MARY BETH HEFFERNAN is a Los Angeles-based artist whose work explores the interplay of corporeality and images. She is Professor of Sculpture, Photography and Interdisciplinary Art in the Art and Art History Department at Occidental College. Heffernan earned her BFA at Boston University in 1987, graduating Magna Cum Laude and awarded the Kahn Career Entry Award. She earned her MFA in the Photography Program at the California Institute of the Arts in 1994, and appointed a Studio Fellow of the Whitney Independent Study Program 1994-95.

“I use a broad range of media and different modes of address; the work is united by abiding questions about physicality and representation: How are bodies transcribed into photographs, scans or algorithms? How do pictures literally and figuratively change our bodies and our relationship with others? How and when does language take on physical force?  What are the gaps and failures of language to translate the complexities of the physical world, daily labor, bodily experience, and, more broadly, ourselves as subjects?”

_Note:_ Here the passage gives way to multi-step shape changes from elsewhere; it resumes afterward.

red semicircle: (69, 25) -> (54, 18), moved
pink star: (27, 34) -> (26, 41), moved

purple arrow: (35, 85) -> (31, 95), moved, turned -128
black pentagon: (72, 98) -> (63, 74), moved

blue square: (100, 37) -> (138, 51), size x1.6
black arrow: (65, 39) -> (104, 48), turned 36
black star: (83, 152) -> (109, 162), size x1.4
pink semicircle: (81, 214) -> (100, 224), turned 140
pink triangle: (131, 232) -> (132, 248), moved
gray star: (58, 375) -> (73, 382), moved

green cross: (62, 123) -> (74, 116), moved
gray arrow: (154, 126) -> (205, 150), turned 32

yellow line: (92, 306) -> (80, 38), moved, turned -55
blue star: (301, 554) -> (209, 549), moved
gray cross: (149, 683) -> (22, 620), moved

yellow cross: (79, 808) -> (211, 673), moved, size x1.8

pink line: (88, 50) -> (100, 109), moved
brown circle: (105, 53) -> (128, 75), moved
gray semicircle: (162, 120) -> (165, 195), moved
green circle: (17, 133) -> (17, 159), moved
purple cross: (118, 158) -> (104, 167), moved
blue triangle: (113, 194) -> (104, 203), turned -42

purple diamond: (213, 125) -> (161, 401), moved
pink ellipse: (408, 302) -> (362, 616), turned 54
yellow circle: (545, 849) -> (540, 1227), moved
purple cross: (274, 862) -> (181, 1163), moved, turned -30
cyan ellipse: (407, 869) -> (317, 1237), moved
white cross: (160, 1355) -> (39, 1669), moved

Heffernan was awarded the inaugural 2016-17 PAC/LA Contemporary Artist Grant as Artist-in-Residence at The Huntington Library where she queried the purpose and meaning of an 18th c. anatomy textbook bound in human skin.  Heffernan’s 2014-15 PPE Portrait Project humanized the frightening protective gear worn by Ebola workers in Liberia, and was widely featured in the mainstream media and art press as well as academic venues advancing social medicine and efforts to integrate the arts in STEMM fields. In 2010, Heffernan was awarded the COLA Master Artist Fellowship.  Her work has been supported by grants from the Photographic Arts Council/LA, the Arnold P. Gold Foundation, the Los Angeles Department of Cultural Affairs, the Durfee Foundation, and Light Work.

Heffernan’s art is included in numerous private and public collections, including The Huntington Library, Arts Collections, and Botanical Gardens, Light Work of Syracuse, NY, the Hammer Museum Grunwald Center Collection, the Los Angeles County Museum of Art, the New York City Library and the Royal College of Nursing-Great Britain Archive.